Pemberangkatan ini menandai komitmen pemerintah dalam meningkatkan kualitas Sumber Daya Manusia (SDM) Papua melalui akses pendidikan yang lebih luas di luar daerah. Seluruh biaya pendidikan para peserta ditanggung oleh pemerintah, sebagai bentuk investasi negara untuk mencetak generasi Papua yang unggul.
Pentingnya Program ADEM untuk Peningkatan SDM Papua
Program Afirmasi Pendidikan Menengah (ADEM) adalah inisiatif strategis pemerintah untuk memberikan akses pendidikan berkualitas bagi anak-anak Papua. Gubernur Elisa Kambu menyatakan bahwa program ini menjadi jembatan bagi siswa OAP untuk tidak hanya mendapatkan pendidikan akademik, tetapi juga pengalaman hidup yang berharga.
Melalui program ini, siswa diharapkan dapat mengembangkan diri, beradaptasi dengan lingkungan baru, serta membangun karakter yang kuat. Kambu menekankan bahwa investasi negara dalam pendidikan ini harus dibayar dengan prestasi, membuktikan bahwa pemerintah tidak rugi membiayai pendidikan generasi muda Papua.
Selain pengetahuan akademik, para peserta juga akan memperoleh pengalaman hidup, memperluas jejaring pertemanan, dan membangun karakter melalui interaksi dengan masyarakat dari berbagai daerah di Indonesia. Ini adalah bagian dari upaya holistik untuk mempersiapkan mereka menjadi individu yang kompetitif dan berdaya saing.
Dukungan Penuh Pemerintah dan Adaptasi Siswa Program ADEM
Pemerintah Provinsi Papua Barat Daya bertanggung jawab penuh dalam proses perekrutan, pembekalan, persiapan, hingga pemberangkatan peserta Program ADEM. Sementara itu, biaya pendidikan selama para siswa berada di daerah tujuan akan dibiayai oleh pemerintah pusat melalui Anggaran Pendapatan dan Belanja Negara (APBN).
Gubernur Kambu juga memberikan pesan penting kepada para siswa agar mampu beradaptasi dengan lingkungan baru dan menghormati budaya masyarakat setempat. Komunikasi yang baik dengan orang tua asuh, pendamping, dan teman-teman selama menjalani pendidikan juga menjadi kunci keberhasilan.

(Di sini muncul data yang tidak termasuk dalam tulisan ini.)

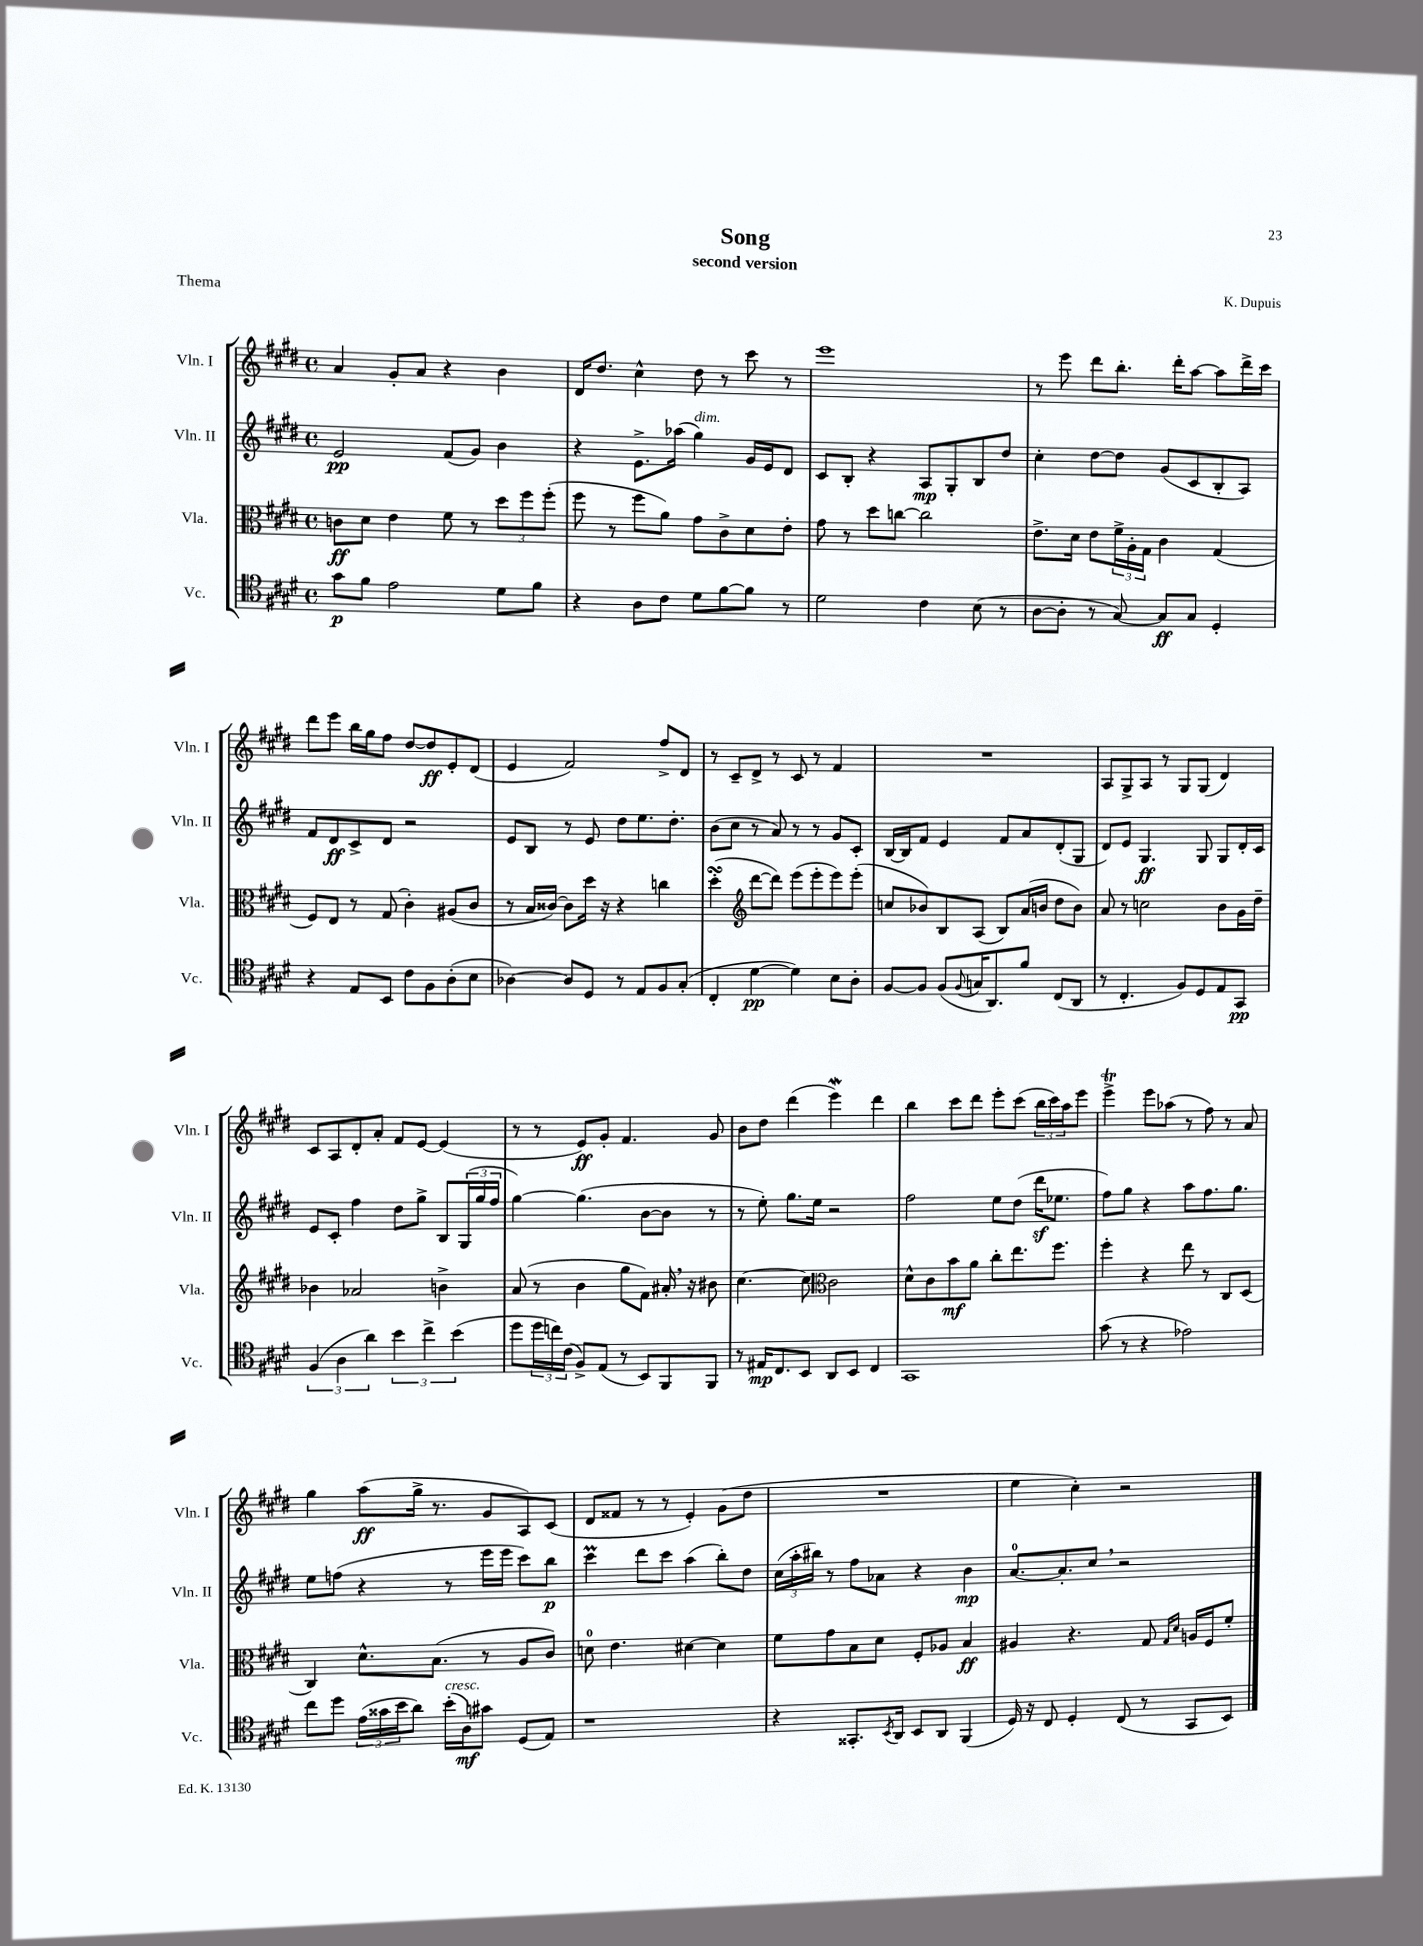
\header { title = "Song" composer = "K. Dupuis" subtitle = "second version" piece = "Thema" }
<<
\new StaffGroup <<
\new Staff = "s0" \with { instrumentName = "Vln. I" shortInstrumentName = "Vln. I" } {
    \clef treble \key e \major \defaultTimeSignature \time 4/4
    a'4 gis'8-. a'8 r4 b'4 |
    dis'16 dis''8. cis''4-^ dis''8 r8 cis'''8 r8 |
    e'''1 |
    r8 e'''8 dis'''8 b''8.-. dis'''16-. a''8~ a''8 dis'''16-> cis'''16 |
    dis'''8 e'''8 b''16 gis''16 fis''8 dis''8~ dis''8\ff e'8-. dis'8( |
    e'4 fis'2) fis''8-> dis'8 |
    r8 cis'8-- dis'8-> r8 cis'8 r8 fis'4 |
    R1 |
    a8 gis8-> a8 r8 gis8 gis8( dis'4) |
    cis'8 a8 dis'8-. a'8-. fis'8 e'8~ e'4( |
    r8 r8 e'8\ff) gis'8-. fis'4. gis'8 |
    b'8 dis''8 dis'''4( e'''4\mordent) dis'''4 |
    b''4 cis'''8 dis'''8 e'''8-. cis'''8( \tuplet 3/2 { b''16 cis'''16) a''16 } e'''8 |
    e'''4->\trill e'''8 aes''8( r8 fis''8) r8 a'8 |
    gis''4 a''8\ff( gis''16-> r8. gis'8 a8) cis'8( |
    dis'8 fisis'8 r8 r8 e'4-.) gis'8( dis''8 |
    R1 |
    e''4 cis''4-.) r2 \bar "|." |
}
\new Staff = "s1" \with { instrumentName = "Vln. II" shortInstrumentName = "Vln. II" } {
    \clef treble \key e \major \defaultTimeSignature \time 4/4
    e'2\pp fis'8( gis'8) b'4 |
    r4 e'8.-> aes''16( gis''4^\markup { \italic "dim." }) gis'16 e'16 dis'8 |
    cis'8 b8-. r4 a8\mp gis8-. b8 dis''8 |
    cis''4-. dis''8~ dis''8 gis'8( cis'8 b8-. a8) |
    fis'8 dis'8\ff cis'8-> dis'8 r2 |
    e'8 b8 r8 e'8 dis''8 e''8. dis''8.-. |
    b'8( cis''8 r8 a'8) r8 r8 gis'8 cis'8-. |
    b16~ b16 fis'8 e'4 fis'8 a'8 dis'8-.( gis8 |
    dis'8) e'8 gis4.\ff gis8 gis8 dis'16-. cis'16 |
    e'8 cis'8-. fis''4 dis''8 gis''8-> b8 \tuplet 3/2 { gis16( gis''16 fis''16 } |
    gis''4~) gis''4.( b'8~ b'8 r8 |
    r8 e''8-.) gis''8. e''16 r2 |
    fis''2 e''8 dis''8( dis'''16\sf ees''8. |
    fis''8) gis''8 r4 a''8 fis''8. gis''8. |
    e''8 f''8( r4 r8 e'''16 e'''16 cis'''8) b''8\p |
    cis'''4\prall dis'''8 cis'''8 a''4( b''8-.) dis''8 |
    \tuplet 3/2 { cis''16( a''16-. bis''16) } r8 fis''8 aes'8 r4 b'4\mp |
    a'8.-0~ a'8.-. cis''8 \breathe r2 \bar "|." |
}
\new Staff = "s2" \with { instrumentName = "Vla." shortInstrumentName = "Vla." } {
    \clef alto \key e \major \defaultTimeSignature \time 4/4
    c'8\ff dis'8 e'4 fis'8 r8 \tuplet 3/2 { dis''8 fis''8 fis''8-.( } |
    fis''8 r8 fis''8 a'8) gis'8 cis'8-> dis'8 e'8-. |
    gis'8 r8 dis''8 c''8~ c''2 |
    e'8.-> dis'16 e'8 \tuplet 3/2 { fis'16-> a16-. gis16 } cis'4 gis4( |
    fis8) e8 r8 gis8( cis'4-.) ais8( cis'8 |
    r8 b16 cisis'16~) cisis'8 dis''16 r16 r4 c''4 |
    dis''4-.\turn( \clef treble dis'''8~ dis'''8) e'''8( e'''8-. e'''8) e'''8-.( |
    c''8 bes'8) b8 a8( b8) a'16( b'16 dis''8 b'8) |
    a'8 r8 c''2 b'8 gis'16 dis''16-- |
    bes'4 aes'2 b'4-> |
    a'8( r8 b'4 gis''8 fis'8) ais'16-. \breathe r16 bis'8 |
    cis''4.~ cis''8 \clef alto cis'2 |
    dis'8-^ cis'8 b'8\mf a'8 cis''8-. e''8. fis''8. |
    fis''4-. r4 e''8 r8 cis8 dis8( |
    cis4) dis'8.-^ b8.( r8 a8 cis'8) |
    d'8-0 e'4. dis'4~ dis'4 |
    fis'8 gis'8 b8 dis'8 fis8-. aes8 b4\ff |
    ais4 r4. gis8 \grace { gis16 dis'16 } a16 fis16 fis'8-. \bar "|." |
}
\new Staff = "s3" \with { instrumentName = "Vc." shortInstrumentName = "Vc." } {
    \clef tenor \key e \major \defaultTimeSignature \time 4/4
    gis'8\p fis'8 e'2 dis'8 fis'8 |
    r4 a8 cis'8 dis'8 fis'8~ fis'8 r8 |
    dis'2 cis'4 b8( r8 |
    a8~ a8-. r8 gis8~) gis8\ff gis8 dis4-. |
    r4 e8 b,8 cis'8 fis8 a8-.( b8 |
    aes4~) aes8 dis8 r8 e8 fis8 gis8-.( |
    cis4-. dis'4~\pp dis'4) b8 a8-. |
    fis8~ fis8 fis8( \appoggiatura { fis8 } g16 a,8.) fis'8 cis8( a,8 |
    r8 cis4.-. fis8) dis8 e8 gis,8\pp |
    \tuplet 3/2 { fis4( a4 a'4) } \tuplet 3/2 { b'4 cis''4-> b'4( } |
    dis''8 \tuplet 3/2 { dis''16 c''16) cis'16( } fis8->) e8( r8 b,8) fis,8 fis,8 |
    r8 eis16\mp cis8. b,8 a,8 b,8 cis4 |
    gis,1 |
    gis'8( r8 r4 ees'2) |
    cis''8 dis''8 \tuplet 3/2 { e'16( gisis'16 b'16 } a'8) b'16-.^\markup { \italic "cresc." }( a16\mf) gis'8 dis8( e8) |
    r1 |
    r4 gisis,8.-. \acciaccatura { b,8 } a,16 b,8 a,8 fis,4( |
    dis16) r16 cis8 dis4-. cis8( r8 gis,8 b,8) \bar "|." |
}
>>
>>
\layout { \context { \Score \remove "Bar_number_engraver" } }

Elisa Kambu menyampaikan apresiasi kepada pemerintah pusat atas kesempatan berkelanjutan yang diberikan kepada anak-anak Papua untuk menempuh pendidikan di luar daerah melalui Program ADEM. Program ini diharapkan dapat terus memberikan dampak positif bagi pembangunan SDM di Papua.
Sebaran Peserta Program ADEM dari Enam Kabupaten/Kota
Sebanyak 90 peserta Program ADEM yang diberangkatkan berasal dari enam kabupaten/kota di Papua Barat Daya. Distribusi peserta menunjukkan pemerataan kesempatan pendidikan di seluruh wilayah provinsi.
Penyebaran peserta ini menunjukkan komitmen pemerintah daerah dan pusat untuk memastikan bahwa setiap wilayah memiliki kesempatan yang sama dalam mengakses pendidikan berkualitas melalui Program ADEM.